Of course the usual suspects didn't disappoint, but is it really up to NOM*d and Zambesi to constantly come up with the kind of note worthy clothes and show that should really leave some other notable Antipodean designers blush?
Last year's stars Alexandra Owen and Alex-Kim Jaeha were two of the most hotly anticipated names of the week. Unfortunately neither lived up to the hype. In a blatant tribute to vintage Hussein Chalayan and
Maison Martin Margiela's current obsession with elevated and accentuated shoulders, Owen presented a collection that had little to do with the easy, edgy brilliance that caught our collective tastes last season.
With his signature Gothic temperament Alex-Kim Jaeha introduced menswear for the first time this season, which was his first mistake. Rather, he should have perfected the floaty silk dresses and edgy layers that have garnered him so much attention in his first few seasons. His hand tie-dyed silks, and hand cut leather scarves were a standout, but sadly do not a strong and cohesive collection make.

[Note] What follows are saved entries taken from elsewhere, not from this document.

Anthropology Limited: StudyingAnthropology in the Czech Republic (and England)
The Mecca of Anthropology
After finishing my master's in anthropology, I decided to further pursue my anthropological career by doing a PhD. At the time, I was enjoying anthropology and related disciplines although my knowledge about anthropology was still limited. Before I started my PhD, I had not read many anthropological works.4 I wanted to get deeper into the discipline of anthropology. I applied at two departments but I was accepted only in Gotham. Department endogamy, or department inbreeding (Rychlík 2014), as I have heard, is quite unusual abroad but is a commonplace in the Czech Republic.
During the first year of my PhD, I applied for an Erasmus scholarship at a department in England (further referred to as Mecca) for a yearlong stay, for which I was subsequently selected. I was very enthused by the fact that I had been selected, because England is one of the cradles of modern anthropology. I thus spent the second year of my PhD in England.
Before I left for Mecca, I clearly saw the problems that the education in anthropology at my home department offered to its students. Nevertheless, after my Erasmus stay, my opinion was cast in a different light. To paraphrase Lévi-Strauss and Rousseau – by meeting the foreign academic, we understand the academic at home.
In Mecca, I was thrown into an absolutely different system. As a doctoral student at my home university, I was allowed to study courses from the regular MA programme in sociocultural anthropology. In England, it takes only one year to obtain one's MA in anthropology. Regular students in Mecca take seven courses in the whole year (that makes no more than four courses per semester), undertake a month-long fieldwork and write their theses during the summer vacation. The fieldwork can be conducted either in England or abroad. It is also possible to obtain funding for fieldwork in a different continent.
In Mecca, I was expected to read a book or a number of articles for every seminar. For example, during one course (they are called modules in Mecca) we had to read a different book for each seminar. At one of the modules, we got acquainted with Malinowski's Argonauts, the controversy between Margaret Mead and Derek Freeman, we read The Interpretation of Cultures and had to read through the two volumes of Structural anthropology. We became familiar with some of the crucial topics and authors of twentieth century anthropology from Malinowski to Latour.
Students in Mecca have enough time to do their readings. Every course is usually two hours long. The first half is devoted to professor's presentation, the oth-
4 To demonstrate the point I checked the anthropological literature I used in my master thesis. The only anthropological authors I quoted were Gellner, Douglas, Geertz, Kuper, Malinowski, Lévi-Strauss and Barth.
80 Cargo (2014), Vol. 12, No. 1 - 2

Margi Robertson's NOM*d, in collaboration with iconic Kiwi stylist Karen Inderbitzen-Waller, presented one of their strongest collections to date. Each heavily layered look, once disassembled, lived up to the drama of the collective whole. In a vaguely similar plaid and flannelette meets chunky knitwear vibe, and with Hole looped on the soundtrack, the Kurt and Courtney vibe was unmistakable at
Lonely Hearts. Also under the influence of Inderbitzen-Waller they presented a tight collection, and for only their second show, they should be an inspiration to fellow sophomores, Owen and Jaeha. Another icon, Liz Findlay of Zambesi, gave us the best show she has ever done. Paired back and simply staged, after seasons of focus on the menswear, the women’s line took centre stage again.
But it was two labels that didn't stage runway shows, Jimmy D and Lela Jacobs that saved the week for me. James Dobson (aka Jimmy D) has quietly and effortlessly been polishing up his take on the late 80s/early 90s aesthetic that London's avant-garde has recently picked up on. His AW09 collection is his most mature to date, and exits aesthetically somewhere between classic Yohji, 90s metal bands and vintage Alaia. Newcomer Lela Jacobs has two seasons under her belt and is similarly honing her aesthetic like the proverbial monk...away from the influences of the world and driven by her innate nature.